La rationalité limitée est un concept introduit par Simon qui décrit les contraintes auxquelles font face les décideurs, notamment l'information incomplète, les capacités cognitives limitées et le temps limité pour prendre des décisions.
Les trois limites de la rationalité limitée sont : 1) Information incomplète, où le décideur ne connaît pas toutes les options disponibles ; 2) Capacités cognitives limitées, qui empêchent d'analyser toutes les informations ; 3) Temps limité, qui force à prendre des décisions rapidement.
Dans le choix d'un fournisseur, un responsable des achats ne peut pas connaître tous les fournisseurs disponibles ni leurs offres complètes, ce qui illustre l'information incomplète. De plus, il doit souvent se concentrer sur quelques options en raison de ses capacités cognitives limitées.
Le satisficing est un terme proposé par Simon qui combine 'satisfaire' et 'suffire'. Il décrit une approche où le décideur choisit la première solution qui dépasse un seuil acceptable, plutôt que de rechercher l'option optimale.

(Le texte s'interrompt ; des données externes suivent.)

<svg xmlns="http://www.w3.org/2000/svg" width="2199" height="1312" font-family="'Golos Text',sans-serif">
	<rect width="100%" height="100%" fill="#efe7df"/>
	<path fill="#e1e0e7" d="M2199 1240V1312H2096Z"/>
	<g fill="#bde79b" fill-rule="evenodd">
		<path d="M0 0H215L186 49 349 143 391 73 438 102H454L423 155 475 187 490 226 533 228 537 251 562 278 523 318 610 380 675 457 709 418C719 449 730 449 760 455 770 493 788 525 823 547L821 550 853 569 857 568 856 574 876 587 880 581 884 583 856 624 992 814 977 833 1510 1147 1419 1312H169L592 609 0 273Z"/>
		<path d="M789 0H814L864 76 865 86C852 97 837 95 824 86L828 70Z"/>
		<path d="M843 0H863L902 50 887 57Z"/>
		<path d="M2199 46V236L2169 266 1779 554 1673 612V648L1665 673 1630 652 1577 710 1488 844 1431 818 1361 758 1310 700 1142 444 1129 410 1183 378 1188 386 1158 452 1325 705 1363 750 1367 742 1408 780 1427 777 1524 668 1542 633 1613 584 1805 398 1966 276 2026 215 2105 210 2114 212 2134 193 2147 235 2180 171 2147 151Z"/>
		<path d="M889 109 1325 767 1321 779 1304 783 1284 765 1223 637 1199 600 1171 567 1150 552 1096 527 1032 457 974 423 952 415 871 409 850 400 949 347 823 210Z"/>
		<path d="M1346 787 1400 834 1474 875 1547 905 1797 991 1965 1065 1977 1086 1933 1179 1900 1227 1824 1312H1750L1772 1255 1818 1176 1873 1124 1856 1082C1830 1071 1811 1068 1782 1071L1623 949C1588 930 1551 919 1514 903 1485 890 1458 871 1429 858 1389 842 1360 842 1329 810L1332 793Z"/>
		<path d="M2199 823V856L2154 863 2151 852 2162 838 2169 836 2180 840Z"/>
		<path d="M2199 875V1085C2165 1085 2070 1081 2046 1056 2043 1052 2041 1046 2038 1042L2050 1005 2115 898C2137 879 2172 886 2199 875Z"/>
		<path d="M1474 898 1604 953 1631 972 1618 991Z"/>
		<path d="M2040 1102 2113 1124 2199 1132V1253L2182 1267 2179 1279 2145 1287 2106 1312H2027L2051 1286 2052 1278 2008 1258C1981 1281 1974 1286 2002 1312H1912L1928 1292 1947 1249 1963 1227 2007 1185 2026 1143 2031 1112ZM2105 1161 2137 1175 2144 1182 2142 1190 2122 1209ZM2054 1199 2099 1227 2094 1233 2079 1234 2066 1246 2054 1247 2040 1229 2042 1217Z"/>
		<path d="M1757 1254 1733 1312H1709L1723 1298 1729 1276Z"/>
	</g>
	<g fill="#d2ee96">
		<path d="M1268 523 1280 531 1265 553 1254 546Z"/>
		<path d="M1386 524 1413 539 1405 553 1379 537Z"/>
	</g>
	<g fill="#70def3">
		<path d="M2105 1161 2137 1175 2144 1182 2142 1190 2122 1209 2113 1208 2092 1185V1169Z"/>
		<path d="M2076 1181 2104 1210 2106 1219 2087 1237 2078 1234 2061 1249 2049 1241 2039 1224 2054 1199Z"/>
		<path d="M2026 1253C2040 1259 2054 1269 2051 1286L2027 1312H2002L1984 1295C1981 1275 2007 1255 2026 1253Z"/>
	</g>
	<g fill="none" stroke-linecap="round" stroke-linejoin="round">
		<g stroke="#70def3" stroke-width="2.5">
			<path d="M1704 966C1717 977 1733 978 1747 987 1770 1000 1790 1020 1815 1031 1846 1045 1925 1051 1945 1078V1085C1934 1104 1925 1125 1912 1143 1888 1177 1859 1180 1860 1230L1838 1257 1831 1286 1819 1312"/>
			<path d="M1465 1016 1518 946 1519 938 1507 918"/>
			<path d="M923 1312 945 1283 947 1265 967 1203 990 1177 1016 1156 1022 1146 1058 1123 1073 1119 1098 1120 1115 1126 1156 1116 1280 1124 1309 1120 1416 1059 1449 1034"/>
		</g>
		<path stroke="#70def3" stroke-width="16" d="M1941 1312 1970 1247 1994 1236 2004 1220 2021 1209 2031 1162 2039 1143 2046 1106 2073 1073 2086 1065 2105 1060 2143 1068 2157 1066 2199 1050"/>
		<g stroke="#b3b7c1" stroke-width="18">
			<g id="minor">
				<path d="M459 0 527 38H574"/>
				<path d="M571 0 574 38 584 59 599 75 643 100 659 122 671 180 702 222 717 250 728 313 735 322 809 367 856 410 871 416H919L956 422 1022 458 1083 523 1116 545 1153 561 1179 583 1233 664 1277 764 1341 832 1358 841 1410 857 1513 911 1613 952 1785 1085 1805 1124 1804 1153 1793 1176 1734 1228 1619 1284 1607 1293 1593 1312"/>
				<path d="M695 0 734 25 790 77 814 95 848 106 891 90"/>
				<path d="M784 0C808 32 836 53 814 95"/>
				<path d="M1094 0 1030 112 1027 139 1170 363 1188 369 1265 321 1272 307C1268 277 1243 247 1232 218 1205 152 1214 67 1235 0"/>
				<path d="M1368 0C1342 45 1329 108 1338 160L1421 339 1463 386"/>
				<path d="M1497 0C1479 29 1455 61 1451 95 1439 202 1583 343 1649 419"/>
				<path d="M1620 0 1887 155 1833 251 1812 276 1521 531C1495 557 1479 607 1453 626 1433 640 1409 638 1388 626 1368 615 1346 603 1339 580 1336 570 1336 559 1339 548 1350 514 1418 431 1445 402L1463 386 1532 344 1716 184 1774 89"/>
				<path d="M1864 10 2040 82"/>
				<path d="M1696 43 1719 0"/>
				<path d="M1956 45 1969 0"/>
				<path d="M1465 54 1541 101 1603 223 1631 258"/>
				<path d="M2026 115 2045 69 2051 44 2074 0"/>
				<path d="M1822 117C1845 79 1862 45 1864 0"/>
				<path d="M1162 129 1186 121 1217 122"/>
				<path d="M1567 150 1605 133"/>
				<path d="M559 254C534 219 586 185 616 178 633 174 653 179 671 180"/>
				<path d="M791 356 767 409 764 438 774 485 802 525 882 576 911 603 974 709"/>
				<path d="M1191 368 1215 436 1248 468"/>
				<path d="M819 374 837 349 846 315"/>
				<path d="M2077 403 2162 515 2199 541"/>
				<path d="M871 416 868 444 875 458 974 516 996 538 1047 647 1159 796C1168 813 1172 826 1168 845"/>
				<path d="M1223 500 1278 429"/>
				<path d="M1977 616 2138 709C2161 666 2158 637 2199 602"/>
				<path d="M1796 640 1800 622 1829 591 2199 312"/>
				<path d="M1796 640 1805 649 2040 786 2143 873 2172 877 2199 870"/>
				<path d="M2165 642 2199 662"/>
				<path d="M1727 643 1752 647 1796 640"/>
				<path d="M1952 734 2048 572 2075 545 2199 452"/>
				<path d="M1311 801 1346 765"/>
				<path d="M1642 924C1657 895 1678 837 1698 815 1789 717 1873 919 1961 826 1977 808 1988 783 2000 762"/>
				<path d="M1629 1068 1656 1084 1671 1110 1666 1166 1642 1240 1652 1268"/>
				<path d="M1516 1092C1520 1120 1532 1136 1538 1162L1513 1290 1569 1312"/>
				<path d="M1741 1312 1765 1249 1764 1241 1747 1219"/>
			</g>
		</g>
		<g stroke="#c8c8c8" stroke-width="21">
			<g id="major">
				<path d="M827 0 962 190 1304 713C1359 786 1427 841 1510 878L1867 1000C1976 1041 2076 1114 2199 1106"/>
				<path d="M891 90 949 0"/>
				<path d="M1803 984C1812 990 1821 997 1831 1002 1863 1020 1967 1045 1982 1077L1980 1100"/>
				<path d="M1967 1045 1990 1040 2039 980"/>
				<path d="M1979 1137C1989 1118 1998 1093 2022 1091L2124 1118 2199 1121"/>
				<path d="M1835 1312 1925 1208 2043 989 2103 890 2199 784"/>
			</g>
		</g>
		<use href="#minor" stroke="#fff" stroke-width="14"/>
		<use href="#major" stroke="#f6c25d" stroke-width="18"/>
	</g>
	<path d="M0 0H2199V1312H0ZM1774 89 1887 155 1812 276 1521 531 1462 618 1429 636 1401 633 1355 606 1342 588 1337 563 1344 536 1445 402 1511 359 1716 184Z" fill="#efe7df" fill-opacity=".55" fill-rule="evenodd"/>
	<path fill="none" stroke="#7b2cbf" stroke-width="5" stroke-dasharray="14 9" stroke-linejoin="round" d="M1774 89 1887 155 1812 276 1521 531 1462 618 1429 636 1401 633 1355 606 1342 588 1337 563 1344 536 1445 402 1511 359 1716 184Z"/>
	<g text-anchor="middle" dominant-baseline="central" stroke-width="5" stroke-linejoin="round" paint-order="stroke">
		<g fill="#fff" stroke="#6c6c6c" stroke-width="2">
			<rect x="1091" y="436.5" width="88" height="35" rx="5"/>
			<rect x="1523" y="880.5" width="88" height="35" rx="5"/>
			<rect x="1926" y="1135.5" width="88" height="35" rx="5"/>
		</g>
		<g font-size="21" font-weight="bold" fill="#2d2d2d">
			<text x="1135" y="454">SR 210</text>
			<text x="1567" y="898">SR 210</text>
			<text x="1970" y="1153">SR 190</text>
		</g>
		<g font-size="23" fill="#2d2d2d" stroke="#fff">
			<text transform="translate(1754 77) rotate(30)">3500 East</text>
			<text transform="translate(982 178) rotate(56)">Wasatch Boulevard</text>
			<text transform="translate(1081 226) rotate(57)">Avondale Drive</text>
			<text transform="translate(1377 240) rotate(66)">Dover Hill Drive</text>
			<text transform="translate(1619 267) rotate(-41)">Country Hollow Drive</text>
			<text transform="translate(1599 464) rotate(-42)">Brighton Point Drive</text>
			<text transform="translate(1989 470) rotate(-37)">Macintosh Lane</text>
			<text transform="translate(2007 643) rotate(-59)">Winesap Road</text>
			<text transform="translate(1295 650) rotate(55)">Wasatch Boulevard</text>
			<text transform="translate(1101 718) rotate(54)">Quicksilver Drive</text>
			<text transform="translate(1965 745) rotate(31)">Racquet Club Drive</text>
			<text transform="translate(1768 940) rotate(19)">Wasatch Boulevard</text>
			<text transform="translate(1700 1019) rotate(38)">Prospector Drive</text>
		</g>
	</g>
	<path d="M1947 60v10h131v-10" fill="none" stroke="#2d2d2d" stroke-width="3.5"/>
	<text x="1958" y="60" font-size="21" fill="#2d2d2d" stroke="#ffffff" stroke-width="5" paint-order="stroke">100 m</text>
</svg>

En situation de crise, les décideurs doivent agir rapidement avec des informations incomplètes, s'appuyer sur leurs capacités cognitives limitées et prendre des décisions sous pression, ce qui complique le processus décisionnel.
Simon remet en question les théories économiques classiques en affirmant que l'idée d'un décideur omniscient et parfaitement rationnel est irréaliste, car dans la réalité, les décideurs sont souvent confrontés à des limitations qui influencent leurs choix.
La rationalité limitée impacte la gestion d'entreprise en obligeant les managers à prendre des décisions basées sur des informations partielles et dans des délais serrés, ce qui peut mener à des choix suboptimaux, mais souvent nécessaires pour réagir rapidement.